What to produce: Format the records as a Markdown table with the columns Row and Line, starting with the first line and continuing through the line that contains "обласного огляду-конкурсу". Leave out blank lines.

The records:
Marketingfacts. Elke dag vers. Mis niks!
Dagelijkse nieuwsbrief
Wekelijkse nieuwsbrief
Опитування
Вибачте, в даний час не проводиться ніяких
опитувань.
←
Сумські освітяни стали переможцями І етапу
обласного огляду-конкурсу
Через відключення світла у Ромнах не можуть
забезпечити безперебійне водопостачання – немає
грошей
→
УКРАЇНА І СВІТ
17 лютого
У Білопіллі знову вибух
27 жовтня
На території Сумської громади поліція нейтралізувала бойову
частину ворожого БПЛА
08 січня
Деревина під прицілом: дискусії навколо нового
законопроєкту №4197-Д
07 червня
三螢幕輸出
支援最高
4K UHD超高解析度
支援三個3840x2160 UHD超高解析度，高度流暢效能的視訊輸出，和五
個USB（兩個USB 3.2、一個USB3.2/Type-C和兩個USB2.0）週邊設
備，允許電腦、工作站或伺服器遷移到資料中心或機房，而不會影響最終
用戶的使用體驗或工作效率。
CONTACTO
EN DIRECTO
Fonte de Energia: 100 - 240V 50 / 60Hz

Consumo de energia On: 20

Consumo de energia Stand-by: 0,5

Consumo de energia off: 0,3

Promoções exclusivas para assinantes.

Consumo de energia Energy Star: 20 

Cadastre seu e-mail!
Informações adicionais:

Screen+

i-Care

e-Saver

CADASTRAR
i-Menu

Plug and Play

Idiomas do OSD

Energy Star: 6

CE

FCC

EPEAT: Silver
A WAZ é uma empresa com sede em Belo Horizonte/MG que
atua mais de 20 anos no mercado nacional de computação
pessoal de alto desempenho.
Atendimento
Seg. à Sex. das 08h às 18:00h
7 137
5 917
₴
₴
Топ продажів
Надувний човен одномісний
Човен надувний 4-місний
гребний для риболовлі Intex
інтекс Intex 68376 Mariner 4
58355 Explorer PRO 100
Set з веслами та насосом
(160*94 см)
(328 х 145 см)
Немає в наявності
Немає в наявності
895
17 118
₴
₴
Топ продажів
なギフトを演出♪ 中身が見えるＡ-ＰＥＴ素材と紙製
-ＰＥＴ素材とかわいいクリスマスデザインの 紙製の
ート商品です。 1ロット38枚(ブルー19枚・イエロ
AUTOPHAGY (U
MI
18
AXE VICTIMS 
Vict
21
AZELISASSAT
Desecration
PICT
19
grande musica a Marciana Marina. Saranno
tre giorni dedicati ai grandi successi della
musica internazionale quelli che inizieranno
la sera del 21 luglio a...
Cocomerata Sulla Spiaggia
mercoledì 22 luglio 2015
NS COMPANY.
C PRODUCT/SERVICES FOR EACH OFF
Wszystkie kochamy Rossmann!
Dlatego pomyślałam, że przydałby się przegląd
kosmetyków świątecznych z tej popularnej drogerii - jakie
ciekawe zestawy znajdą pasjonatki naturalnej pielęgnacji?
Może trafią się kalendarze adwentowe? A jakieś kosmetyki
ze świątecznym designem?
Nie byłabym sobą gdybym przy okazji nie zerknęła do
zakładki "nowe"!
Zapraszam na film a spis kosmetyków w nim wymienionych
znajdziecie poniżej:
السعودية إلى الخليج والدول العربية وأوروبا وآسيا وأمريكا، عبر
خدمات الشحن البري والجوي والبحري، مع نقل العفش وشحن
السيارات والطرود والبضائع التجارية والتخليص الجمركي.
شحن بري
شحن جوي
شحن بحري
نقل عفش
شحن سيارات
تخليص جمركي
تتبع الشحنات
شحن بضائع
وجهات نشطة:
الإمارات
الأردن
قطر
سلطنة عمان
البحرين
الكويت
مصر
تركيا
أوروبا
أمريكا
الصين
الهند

Your solution:
| Row | Line |
|---|---|
| 1 | Marketingfacts. Elke dag vers. Mis niks! |
| 2 | Dagelijkse nieuwsbrief |
| 3 | Wekelijkse nieuwsbrief |
| 4 | Опитування |
| 5 | Вибачте, в даний час не проводиться ніяких |
| 6 | опитувань. |
| 7 | ← |
| 8 | Сумські освітяни стали переможцями І етапу |
| 9 | обласного огляду-конкурсу |